A client asked me to make a recommendation for Ethical funds this week.  He asked if the recommendation I make included Suncor.

As you know, I am a big believer of investing responsibly. In fact, I have made a commitment this year to specialize in “Ethical Funds”. It is a big learner curve for me especially in understanding the old and new way of responsible investing. I have researched several Ethical fund companies and Inhance is by far the best one to balance returns with responsible investing.

Here is what I reply to the client, which I thought would make a good subject for a blog post:

The Inhance Global Leaders fund does not hold Suncor or any other tar sands companies in it, since the global investment universe is much larger, Inhance Funds get to be more selective and strict with their ESG screening when building their portfolio of best global companies.

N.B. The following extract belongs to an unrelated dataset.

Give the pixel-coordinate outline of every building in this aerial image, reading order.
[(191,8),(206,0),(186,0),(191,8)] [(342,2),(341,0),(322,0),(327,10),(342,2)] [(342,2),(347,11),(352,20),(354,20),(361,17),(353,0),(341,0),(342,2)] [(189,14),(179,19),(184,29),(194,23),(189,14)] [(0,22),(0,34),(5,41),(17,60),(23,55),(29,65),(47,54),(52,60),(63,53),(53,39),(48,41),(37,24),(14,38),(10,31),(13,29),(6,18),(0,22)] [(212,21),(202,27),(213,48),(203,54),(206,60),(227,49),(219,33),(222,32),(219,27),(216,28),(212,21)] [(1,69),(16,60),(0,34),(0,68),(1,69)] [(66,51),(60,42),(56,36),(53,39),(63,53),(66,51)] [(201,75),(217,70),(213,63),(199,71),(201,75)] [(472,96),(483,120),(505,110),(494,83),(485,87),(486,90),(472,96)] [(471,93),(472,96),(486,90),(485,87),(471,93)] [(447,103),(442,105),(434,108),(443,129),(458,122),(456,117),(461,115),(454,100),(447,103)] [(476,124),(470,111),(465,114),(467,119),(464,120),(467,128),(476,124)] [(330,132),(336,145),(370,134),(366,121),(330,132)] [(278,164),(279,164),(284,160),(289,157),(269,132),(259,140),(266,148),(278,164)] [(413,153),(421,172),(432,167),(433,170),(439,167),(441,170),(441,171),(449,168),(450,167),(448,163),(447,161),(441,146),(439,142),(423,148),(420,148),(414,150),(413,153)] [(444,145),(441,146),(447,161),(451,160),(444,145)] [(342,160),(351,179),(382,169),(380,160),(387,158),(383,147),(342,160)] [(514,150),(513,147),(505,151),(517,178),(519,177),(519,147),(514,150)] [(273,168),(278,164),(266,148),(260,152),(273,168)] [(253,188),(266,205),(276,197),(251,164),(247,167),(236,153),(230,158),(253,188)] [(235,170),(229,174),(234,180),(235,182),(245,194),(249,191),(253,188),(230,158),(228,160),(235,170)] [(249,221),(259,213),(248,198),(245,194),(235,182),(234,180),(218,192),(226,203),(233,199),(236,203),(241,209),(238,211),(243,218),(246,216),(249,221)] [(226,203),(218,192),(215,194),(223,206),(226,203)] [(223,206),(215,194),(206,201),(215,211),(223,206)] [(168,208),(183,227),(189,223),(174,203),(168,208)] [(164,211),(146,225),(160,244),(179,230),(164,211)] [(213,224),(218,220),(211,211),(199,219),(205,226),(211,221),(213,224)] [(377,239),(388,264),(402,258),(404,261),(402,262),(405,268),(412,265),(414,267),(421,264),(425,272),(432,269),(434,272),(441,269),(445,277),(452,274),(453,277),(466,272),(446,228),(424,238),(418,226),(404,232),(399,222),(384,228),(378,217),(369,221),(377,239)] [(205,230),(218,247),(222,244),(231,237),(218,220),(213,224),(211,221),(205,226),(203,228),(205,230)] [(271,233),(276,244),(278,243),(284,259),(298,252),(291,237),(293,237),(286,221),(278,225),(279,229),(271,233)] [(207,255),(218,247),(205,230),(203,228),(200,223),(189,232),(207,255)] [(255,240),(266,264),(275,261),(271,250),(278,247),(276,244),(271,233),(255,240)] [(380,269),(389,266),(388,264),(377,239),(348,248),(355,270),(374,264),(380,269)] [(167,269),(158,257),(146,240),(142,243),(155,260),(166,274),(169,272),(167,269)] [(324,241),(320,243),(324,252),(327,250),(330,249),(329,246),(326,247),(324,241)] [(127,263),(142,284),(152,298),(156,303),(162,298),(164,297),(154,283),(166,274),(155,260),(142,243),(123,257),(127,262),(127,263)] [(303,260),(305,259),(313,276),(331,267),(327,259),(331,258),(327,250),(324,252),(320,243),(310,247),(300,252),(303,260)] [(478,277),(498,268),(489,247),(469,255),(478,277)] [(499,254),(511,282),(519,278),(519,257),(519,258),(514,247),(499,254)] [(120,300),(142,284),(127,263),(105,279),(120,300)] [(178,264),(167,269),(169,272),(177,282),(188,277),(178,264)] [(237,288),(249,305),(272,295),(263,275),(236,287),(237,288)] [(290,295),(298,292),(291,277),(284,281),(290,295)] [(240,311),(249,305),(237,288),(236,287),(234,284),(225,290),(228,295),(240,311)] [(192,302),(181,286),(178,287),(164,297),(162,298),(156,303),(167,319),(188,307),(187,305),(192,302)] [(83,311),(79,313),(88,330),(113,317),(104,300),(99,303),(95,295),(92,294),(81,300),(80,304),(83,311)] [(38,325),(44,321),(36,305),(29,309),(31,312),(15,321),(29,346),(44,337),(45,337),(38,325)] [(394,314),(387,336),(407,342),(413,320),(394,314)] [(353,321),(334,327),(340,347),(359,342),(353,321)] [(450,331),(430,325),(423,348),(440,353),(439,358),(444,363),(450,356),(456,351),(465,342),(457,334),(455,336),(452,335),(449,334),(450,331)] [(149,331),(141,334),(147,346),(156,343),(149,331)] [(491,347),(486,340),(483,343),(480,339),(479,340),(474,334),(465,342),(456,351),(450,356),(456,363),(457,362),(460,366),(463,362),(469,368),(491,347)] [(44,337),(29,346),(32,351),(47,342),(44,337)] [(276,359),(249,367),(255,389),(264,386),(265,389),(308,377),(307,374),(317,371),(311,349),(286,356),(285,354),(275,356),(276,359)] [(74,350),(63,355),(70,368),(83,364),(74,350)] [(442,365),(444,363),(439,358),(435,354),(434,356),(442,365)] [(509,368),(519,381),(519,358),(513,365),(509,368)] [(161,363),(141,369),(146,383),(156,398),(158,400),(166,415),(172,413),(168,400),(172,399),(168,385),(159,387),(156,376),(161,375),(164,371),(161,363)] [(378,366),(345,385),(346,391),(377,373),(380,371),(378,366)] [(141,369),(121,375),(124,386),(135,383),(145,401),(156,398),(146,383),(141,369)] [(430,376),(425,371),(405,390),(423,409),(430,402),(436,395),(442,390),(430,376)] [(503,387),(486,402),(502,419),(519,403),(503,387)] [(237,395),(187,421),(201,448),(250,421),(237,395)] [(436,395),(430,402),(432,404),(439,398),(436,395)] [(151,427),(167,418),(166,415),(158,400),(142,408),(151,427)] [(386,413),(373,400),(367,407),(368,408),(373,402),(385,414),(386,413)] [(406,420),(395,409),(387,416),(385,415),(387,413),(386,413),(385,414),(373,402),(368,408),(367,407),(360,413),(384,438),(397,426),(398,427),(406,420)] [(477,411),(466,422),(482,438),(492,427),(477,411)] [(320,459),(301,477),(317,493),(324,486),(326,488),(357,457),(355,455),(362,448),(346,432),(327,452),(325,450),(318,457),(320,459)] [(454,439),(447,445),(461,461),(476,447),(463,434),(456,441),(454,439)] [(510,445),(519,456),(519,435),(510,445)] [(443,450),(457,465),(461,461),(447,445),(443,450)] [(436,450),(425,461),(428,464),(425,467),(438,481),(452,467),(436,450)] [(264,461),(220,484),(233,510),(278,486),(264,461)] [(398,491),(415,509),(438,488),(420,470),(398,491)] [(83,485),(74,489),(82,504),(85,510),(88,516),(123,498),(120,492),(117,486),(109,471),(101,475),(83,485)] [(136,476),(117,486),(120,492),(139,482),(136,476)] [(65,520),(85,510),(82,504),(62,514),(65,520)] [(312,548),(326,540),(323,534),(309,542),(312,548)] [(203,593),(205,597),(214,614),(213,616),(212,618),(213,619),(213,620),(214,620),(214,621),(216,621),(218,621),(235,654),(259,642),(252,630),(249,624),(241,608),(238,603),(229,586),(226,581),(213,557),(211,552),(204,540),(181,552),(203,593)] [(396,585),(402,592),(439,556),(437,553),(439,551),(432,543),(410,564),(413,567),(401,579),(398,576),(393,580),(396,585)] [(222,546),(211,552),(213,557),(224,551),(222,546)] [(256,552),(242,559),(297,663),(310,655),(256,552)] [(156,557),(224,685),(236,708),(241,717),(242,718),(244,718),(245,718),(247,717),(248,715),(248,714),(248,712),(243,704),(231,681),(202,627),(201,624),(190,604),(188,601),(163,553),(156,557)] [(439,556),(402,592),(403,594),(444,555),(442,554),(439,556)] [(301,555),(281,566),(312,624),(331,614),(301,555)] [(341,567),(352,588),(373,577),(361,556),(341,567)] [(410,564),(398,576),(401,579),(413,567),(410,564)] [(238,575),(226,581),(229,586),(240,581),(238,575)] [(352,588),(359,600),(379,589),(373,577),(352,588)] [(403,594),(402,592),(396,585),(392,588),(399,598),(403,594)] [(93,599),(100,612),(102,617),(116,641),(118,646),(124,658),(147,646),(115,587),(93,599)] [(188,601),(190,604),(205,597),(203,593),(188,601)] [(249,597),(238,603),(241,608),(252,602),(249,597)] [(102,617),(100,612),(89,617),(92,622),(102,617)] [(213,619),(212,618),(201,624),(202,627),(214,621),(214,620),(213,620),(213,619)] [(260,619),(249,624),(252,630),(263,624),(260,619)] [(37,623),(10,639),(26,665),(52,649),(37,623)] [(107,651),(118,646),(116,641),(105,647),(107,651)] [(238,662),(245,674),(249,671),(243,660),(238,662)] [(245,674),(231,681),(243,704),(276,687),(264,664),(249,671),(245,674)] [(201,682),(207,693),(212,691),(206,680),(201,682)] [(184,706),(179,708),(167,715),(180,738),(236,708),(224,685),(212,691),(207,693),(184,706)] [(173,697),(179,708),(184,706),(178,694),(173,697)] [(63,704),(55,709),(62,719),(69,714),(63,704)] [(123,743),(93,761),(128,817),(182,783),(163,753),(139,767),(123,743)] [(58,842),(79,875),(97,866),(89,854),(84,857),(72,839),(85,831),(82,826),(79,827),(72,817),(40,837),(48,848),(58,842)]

Suncor is held in the Canadian Equity fund, and the Balanced fund which contains about 35% of the Canadian Equity fund in the mix.

The first thing to remember is, there is no such thing as a “perfect” company. If we look close enough at any company, we can find areas that need improvement. This is why the shareholder engagement work a company like Inhance does, is so important.

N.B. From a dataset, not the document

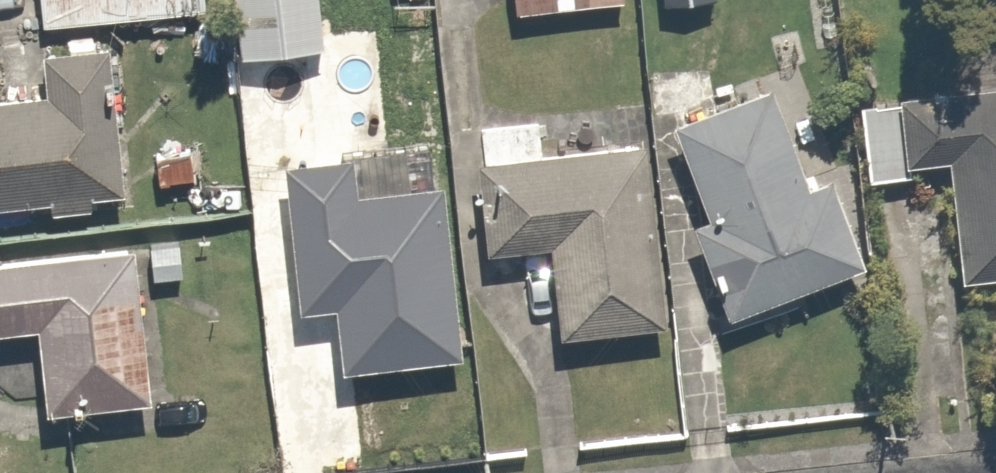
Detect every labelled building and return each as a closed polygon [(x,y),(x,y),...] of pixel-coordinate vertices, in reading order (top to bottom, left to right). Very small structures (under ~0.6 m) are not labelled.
[(27,52),(183,45),(181,0),(25,0),(27,52)] [(224,83),(315,79),(312,0),(221,0),(224,83)] [(369,9),(405,9),(405,0),(369,0),(369,9)] [(491,37),(607,35),(607,0),(490,0),(491,37)] [(639,22),(698,19),(697,0),(638,0),(639,22)] [(96,78),(21,80),(22,113),(0,114),(0,233),(38,231),(38,237),(74,236),(74,226),(101,225),(96,78)] [(656,261),(704,354),(863,273),(824,196),(802,207),(744,94),(640,147),(690,244),(656,261)] [(896,114),(898,194),(950,195),(953,287),(995,287),(995,112),(896,114)] [(418,166),(262,172),(268,326),(316,324),(319,390),(448,385),(441,200),(419,201),(418,166)] [(635,362),(636,182),(454,180),(454,277),(526,277),(525,361),(635,362)] [(163,266),(132,269),(134,296),(165,294),(163,266)] [(0,277),(0,356),(26,355),(29,431),(131,427),(125,272),(0,277)]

The old model for Ethical funds, of screening out all of the “sin” sectors did not work, the performance could potentially be affected by excluding so many companies, especially in the Canadian market the investment landscape is so small.

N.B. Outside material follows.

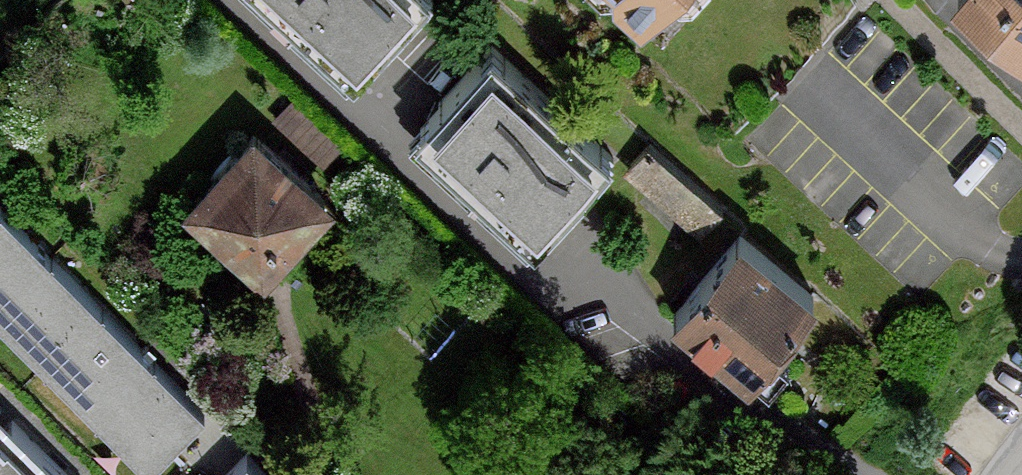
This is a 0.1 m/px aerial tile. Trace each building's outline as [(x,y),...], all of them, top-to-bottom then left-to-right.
[(350,74),(418,0),(269,0),(350,74)] [(652,31),(681,0),(619,0),(652,31)] [(1021,48),(1021,0),(967,0),(1021,48)] [(608,154),(489,46),(414,127),(533,236),(608,154)] [(250,130),(183,202),(262,274),(328,202),(250,130)] [(696,236),(718,210),(694,189),(645,147),(623,173),(696,236)] [(205,416),(0,212),(0,322),(149,471),(205,416)] [(741,230),(675,307),(750,371),(816,294),(741,230)] [(0,415),(0,474),(60,474),(0,415)] [(247,457),(229,474),(265,474),(247,457)]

The challenge of delivering performance while investing responsibly has led them to use a “best of sector” approach. They put more emphasis on the positive qualities of a company versus only looking at its negative attributes.

They also effectively use a shareholder engagement process to engage the companies that is held in the funds to improve their policies and procedures, Suncor is a very good example of that.

I asked Inhance to comment on this recently. Here is what they said:


Suncor has a large environmental footprint but with offsetting liabilities on the balance sheet. Suncor currently has a $1.6 billion asset retirement liability on the company’s balance sheet which is being monetized at a rate of $156 million taken from earnings in 2009. The company also posted letters of credit for $271 million with Alberta Environment, to recognize the reclamation liability for project expansions. (I have attached the presentation that Suncor’s Director of Sustainability shared with us last year when he came to our office to answer some of our questions) These are some of the positive qualities that Suncor has demonstrated.

– Suncor has been reporting Green House Gas emissions and reduction actions since 1995

– It has positive employee relations and good relationships with aboriginal and other communities where they operate. They have a full department dedicated to this.

– It has Canada’s largest ethanol plant in Ontario – annual net reduction of 300,000 tonnes GHGs on lifecycle basis.

– It has joint ventures in 147 MW of wind energy production with net GHG reductions of 266,000 tonnes -It continues to invest in energy efficiency, greenhouse gas offsets, R&D on carbon capture, geothermal and petroleum coke gasification.


We can have a much deeper impact by being involved via the shareholders engagement process. By investing together we have a powerful say in what a company like Suncor is doing. I think that Ethical investing is very empowering and a much more positive approach to the issues without giving up returns.